═════ Extract provided ═════

Other pictures and video have also been posted online of men sticking a pole from a Palestinian flag through the Israeli flag at the memorial, and another showed a man covering the Israeli flag with a Palestinian flag.
He then recited from memory the dates and locations of the other nearby terrorist attacks in the region since the Toulouse Jewish school shootings in March 2012 that killed three Jewish children and a teacher.
“What was the reaction?” Rubinfeld asked rhetorically. “Nothing special. It was tragic, but I did not see 4 million people take to the streets like they did in January 2015 after the Charlie Hebdo attack” in Paris that killed 12, including eight of the satirical magazine’s journalists and a police officer.
“Two days later there was an attack on a kosher supermarket, and then in February an attack against the main synagogue in Denmark at which the Jewish guard was killed,” he said. “So first they attack the Jews and symbols like soldiers, police and journalists. Now in Brussels, everybody has become the target. When you have the rise in totalitarianism we are experiencing now, if you don’t respond swiftly and firmly, you will become overwhelmed — and that is what we are experiencing. It could have been prevented if authorities had tackled anti-Semitism very strongly. Now, it is very difficult to control.”
Not only is anti-Semitism spreading across Europe, but it has also spread to Britain, where in recent days the co-chair of the Oxford University Labor Club resigned due to charges of anti-Semitism within the club. And the chairman of the Labor Party, Jeremy Corbyn, was compelled to say it is “totally fallacious” to suggest that his party tolerates anti-Semitism.

═════ Supplied records ═════

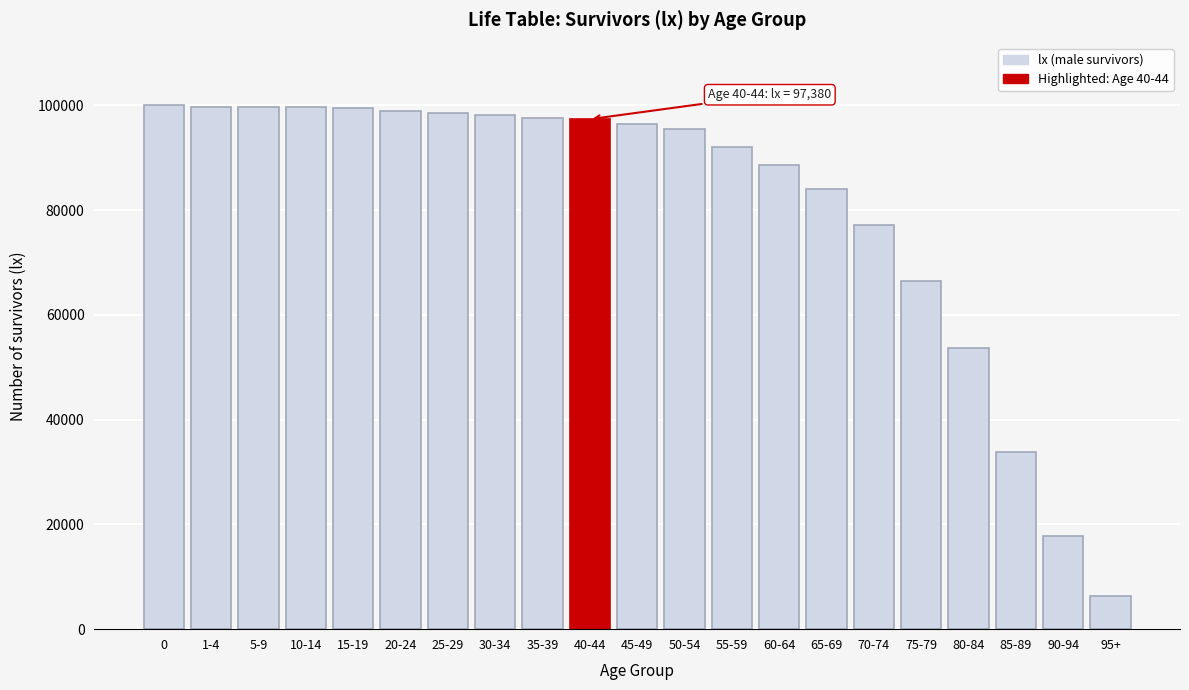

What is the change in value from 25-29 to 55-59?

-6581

═════
═════ Supplied records ═════

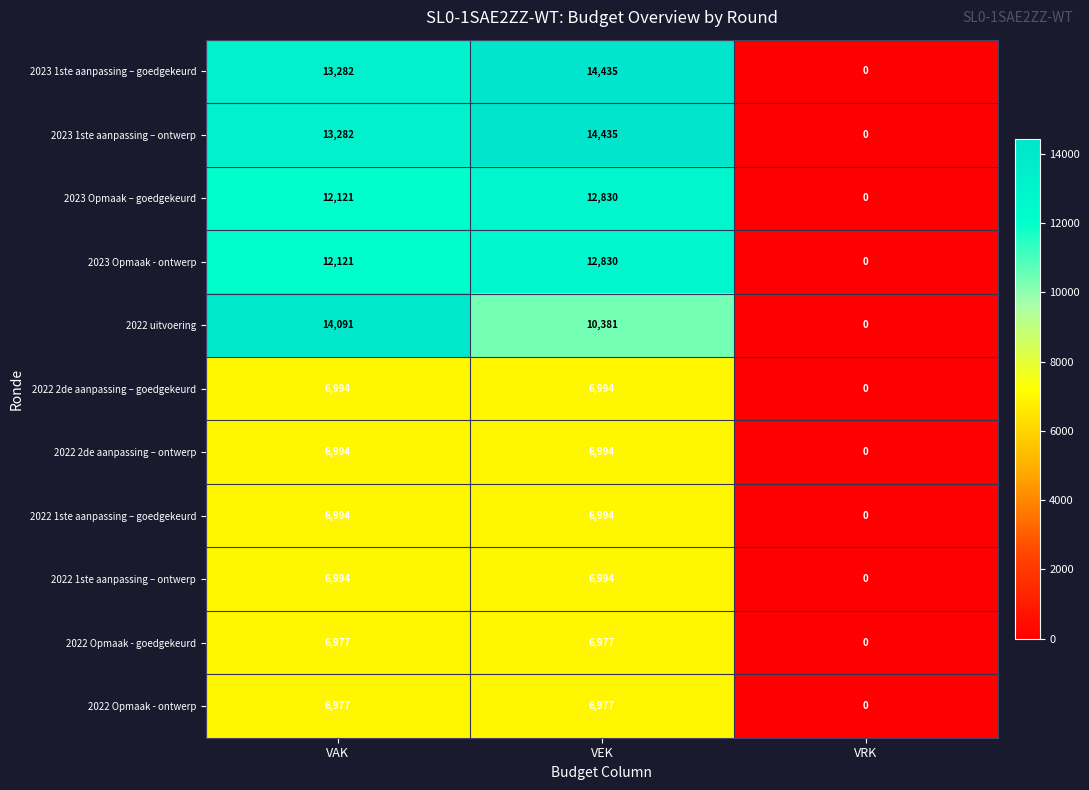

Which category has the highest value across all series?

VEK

═════

**Assignment:**
Answer these questions from the text on anti-Semitism and attacks in Europe:
(a) How many people does Rubinfeld say took to the streets in January 2015 after the Charlie Hebdo attack?
(b) Who was killed in the February attack on the main synagogue in Denmark?
(c) Why did the co-chair of the Oxford University Labor Club resign?

**Exercise solution:**
(a) 4 million people.
(b) The Jewish guard.
(c) Because of charges of anti-Semitism within the club.